> _Work required_
Can you repeat the lines between the one holding "phylum: Basidiomycota" and the one holding "genus: Manacus", inclusive, without any changes?

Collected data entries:
§

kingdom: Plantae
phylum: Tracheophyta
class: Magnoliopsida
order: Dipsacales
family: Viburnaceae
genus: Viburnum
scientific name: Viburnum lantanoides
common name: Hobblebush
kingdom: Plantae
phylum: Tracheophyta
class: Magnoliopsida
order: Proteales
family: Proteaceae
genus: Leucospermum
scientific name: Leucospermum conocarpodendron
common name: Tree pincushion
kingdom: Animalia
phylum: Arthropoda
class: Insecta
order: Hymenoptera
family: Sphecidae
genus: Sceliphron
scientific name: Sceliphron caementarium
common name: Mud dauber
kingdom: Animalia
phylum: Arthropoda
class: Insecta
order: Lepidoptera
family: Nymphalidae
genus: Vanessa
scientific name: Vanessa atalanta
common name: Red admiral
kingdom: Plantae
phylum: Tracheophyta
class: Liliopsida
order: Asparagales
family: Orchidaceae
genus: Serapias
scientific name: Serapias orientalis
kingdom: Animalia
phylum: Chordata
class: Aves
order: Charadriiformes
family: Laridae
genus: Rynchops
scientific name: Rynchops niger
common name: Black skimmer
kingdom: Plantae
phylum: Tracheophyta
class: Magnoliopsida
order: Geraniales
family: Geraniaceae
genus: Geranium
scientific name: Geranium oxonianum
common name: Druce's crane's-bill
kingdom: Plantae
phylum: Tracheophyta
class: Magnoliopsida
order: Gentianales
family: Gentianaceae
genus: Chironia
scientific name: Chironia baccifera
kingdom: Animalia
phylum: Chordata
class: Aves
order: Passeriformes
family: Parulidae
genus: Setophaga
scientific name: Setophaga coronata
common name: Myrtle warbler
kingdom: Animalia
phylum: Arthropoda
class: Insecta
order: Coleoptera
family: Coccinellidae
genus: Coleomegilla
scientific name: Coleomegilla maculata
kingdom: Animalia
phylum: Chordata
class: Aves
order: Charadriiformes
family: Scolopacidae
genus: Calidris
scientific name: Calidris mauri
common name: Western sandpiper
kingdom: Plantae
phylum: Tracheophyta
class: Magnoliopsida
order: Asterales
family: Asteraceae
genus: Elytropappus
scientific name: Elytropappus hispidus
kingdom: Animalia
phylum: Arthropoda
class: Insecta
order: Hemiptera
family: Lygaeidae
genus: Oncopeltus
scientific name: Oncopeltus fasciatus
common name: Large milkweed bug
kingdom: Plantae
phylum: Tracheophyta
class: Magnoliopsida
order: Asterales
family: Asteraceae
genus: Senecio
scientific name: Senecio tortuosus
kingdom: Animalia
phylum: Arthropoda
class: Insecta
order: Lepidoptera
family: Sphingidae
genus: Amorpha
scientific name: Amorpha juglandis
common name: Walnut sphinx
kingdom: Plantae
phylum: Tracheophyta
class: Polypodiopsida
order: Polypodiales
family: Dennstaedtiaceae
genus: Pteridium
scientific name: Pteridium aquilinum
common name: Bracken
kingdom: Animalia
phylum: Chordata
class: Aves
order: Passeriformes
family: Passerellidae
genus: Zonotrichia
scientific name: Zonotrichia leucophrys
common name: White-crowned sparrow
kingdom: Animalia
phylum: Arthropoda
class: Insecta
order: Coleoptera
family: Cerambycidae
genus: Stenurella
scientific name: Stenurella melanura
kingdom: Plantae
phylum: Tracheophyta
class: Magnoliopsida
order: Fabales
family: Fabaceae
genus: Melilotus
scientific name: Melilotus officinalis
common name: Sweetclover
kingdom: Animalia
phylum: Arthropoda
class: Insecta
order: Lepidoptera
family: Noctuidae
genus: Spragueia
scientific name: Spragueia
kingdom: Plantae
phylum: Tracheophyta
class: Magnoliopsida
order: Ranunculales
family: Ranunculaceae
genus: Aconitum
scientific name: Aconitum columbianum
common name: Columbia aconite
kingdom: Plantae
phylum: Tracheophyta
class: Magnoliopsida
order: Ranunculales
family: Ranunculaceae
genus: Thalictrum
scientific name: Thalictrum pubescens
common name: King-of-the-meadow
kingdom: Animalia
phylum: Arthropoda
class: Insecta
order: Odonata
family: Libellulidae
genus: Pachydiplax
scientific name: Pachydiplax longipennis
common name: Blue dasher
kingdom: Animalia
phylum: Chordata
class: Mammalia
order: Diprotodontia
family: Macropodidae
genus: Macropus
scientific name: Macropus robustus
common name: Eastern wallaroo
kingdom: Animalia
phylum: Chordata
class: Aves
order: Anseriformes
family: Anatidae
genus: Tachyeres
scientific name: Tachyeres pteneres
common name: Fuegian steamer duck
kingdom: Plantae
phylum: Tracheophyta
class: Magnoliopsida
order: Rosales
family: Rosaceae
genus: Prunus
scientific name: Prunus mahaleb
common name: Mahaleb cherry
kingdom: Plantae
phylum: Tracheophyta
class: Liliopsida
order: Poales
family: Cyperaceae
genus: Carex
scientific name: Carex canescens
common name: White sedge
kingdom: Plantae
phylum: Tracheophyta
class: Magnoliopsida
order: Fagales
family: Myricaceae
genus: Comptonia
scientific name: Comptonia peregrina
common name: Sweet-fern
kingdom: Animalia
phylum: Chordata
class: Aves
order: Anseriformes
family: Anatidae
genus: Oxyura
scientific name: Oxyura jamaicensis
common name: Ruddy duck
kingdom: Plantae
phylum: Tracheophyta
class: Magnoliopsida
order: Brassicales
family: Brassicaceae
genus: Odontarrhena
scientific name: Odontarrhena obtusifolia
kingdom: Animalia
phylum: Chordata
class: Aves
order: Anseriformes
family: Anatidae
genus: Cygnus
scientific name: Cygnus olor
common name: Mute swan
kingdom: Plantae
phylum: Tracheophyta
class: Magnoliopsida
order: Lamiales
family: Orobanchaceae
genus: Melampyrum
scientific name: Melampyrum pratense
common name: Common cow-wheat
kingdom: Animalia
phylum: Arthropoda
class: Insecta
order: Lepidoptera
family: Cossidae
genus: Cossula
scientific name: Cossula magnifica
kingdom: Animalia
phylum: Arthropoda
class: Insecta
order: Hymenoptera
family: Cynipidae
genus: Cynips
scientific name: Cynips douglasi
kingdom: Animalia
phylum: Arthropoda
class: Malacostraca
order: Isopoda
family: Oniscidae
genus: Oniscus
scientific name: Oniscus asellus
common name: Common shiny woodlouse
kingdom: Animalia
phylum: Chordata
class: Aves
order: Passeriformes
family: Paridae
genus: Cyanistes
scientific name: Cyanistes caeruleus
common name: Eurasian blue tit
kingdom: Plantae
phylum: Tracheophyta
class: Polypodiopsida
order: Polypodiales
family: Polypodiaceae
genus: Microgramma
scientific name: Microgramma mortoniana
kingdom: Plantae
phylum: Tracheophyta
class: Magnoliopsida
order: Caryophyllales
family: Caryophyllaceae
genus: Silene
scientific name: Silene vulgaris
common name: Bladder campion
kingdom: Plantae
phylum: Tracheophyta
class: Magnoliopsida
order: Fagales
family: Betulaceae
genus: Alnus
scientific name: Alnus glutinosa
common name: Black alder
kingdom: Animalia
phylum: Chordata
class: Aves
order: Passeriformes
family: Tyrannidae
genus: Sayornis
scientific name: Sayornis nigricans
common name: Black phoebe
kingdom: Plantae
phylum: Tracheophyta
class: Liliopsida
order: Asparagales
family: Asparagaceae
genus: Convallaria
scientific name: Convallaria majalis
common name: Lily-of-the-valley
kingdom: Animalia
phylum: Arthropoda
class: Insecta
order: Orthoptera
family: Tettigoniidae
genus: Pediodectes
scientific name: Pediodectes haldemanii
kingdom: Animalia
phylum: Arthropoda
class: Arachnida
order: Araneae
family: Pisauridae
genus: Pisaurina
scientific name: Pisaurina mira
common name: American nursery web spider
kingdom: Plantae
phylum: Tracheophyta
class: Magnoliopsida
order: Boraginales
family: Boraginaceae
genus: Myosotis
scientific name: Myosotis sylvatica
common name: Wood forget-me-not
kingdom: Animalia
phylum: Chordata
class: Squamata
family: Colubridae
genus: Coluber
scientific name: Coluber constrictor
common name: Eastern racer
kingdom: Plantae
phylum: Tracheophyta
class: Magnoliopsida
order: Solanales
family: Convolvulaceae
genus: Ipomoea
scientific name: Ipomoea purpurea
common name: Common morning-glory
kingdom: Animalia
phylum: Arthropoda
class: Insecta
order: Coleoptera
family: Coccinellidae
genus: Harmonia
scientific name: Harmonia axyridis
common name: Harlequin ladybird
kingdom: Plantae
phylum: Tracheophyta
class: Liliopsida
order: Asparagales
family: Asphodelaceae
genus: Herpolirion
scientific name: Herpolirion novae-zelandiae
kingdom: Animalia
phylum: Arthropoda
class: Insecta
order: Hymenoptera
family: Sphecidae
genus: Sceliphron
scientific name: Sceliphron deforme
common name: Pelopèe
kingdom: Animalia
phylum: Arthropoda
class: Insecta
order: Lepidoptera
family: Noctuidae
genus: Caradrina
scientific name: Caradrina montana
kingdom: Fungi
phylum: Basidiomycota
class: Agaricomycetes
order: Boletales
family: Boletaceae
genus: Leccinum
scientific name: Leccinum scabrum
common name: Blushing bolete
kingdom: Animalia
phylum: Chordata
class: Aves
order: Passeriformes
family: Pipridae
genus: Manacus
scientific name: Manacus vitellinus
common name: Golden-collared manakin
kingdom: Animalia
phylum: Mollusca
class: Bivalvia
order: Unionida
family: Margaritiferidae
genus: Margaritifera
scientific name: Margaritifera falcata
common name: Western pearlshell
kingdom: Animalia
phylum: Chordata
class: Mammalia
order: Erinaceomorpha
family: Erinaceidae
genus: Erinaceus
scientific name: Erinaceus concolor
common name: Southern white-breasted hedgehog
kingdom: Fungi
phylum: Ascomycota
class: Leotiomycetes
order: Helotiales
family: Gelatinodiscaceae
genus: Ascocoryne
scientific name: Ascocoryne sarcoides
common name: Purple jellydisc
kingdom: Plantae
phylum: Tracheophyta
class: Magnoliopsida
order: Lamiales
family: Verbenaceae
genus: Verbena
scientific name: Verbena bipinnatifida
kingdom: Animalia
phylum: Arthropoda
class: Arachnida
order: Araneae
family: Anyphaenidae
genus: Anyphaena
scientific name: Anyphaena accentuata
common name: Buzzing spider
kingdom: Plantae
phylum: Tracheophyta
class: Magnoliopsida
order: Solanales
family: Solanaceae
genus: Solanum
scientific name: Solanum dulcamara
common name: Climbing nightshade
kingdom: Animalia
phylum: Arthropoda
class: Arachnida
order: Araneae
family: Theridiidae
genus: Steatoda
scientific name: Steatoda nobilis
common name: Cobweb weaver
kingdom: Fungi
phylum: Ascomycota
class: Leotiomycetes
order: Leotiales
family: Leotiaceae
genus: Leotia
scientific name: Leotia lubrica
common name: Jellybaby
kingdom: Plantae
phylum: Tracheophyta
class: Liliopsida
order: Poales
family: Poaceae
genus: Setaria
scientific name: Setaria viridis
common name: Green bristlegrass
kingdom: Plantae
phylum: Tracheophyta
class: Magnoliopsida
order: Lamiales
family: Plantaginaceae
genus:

§

> _Exercise result_
phylum: Basidiomycota
class: Agaricomycetes
order: Boletales
family: Boletaceae
genus: Leccinum
scientific name: Leccinum scabrum
common name: Blushing bolete
kingdom: Animalia
phylum: Chordata
class: Aves
order: Passeriformes
family: Pipridae
genus: Manacus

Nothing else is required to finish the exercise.